Задание
Чьим учеником назван архимандрит Софроний (Сахаров) во фрагменте статьи о литургическом слове?

Фрагмент текста
++++++++

Жить словом живым

Размещено Авг 6, 2021 в Статьи | 0 комментариев

Литургическое слово – это, прежде всего, слово молитвы, язык общения человека с Богом. Попробуем разобраться как понимал феномен литургической молитвы один из самых выдающихся носителей святоотеческого предания, ученик преподобного Силуана Афонского архимандрит Софроний (Сахаров).

Архимандрит Софроний считал чрезвычайно важным для каждого христианина, а особенно для священнослужителя, жить Божественную Литургию. Понятие жить для отца Софрония означает, прежде всего, подлинное соучастие: человек онтологически соединяется с тем, что он живет, и это единение преображает все его бытие.Вся жизнь христианина должна быть литургичной – наши мысли, чувства, все наши действия – от глубинных и метафизических до самых что ни на есть прозаических, бытовых – должны быть пронизаны Литургией.

++++++++

Данные
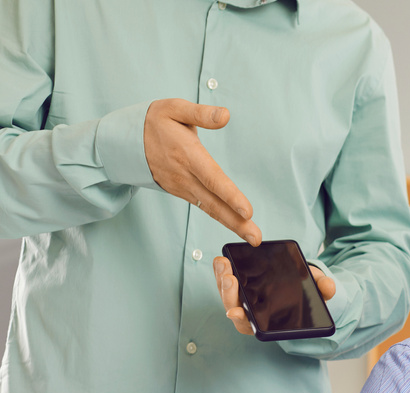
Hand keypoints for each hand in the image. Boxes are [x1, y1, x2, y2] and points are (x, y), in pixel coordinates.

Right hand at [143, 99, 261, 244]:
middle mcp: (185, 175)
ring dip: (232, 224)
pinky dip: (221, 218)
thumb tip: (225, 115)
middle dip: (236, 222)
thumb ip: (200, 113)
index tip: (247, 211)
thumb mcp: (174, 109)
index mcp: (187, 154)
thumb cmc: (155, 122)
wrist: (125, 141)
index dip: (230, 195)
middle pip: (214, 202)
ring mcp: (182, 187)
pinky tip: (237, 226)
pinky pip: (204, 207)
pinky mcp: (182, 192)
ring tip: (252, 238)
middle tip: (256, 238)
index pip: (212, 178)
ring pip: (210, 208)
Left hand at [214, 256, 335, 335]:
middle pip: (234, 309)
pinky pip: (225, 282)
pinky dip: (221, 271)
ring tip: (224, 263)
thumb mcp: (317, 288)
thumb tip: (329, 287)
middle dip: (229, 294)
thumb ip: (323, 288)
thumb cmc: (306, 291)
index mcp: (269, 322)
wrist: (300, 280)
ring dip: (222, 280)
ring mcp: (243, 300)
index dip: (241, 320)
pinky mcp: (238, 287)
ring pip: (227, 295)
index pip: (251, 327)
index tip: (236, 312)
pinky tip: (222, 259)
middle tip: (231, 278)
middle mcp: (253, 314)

++++++++

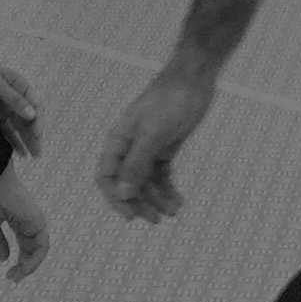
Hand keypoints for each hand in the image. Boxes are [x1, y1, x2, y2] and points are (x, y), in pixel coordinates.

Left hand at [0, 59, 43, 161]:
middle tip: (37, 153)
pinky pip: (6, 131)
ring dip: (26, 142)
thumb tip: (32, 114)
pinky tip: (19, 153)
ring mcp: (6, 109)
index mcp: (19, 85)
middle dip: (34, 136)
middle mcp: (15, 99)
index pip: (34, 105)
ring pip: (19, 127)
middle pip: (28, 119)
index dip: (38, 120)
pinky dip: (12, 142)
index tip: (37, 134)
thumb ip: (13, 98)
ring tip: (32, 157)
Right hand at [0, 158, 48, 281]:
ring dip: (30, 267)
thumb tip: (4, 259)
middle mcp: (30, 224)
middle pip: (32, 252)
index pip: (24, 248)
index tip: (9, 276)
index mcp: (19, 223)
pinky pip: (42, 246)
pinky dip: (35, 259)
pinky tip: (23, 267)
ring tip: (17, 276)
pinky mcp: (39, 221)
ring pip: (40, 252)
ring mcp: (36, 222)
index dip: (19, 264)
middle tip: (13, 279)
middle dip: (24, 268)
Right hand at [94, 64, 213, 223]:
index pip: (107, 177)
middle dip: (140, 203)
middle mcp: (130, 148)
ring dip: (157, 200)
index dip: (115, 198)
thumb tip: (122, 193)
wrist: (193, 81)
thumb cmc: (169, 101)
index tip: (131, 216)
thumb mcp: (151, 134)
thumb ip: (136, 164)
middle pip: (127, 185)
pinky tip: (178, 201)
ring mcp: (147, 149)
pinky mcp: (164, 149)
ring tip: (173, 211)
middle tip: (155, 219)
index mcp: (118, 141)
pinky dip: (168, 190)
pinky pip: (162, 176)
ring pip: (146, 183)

++++++++

Ответ
Преподобного Силуана Афонского.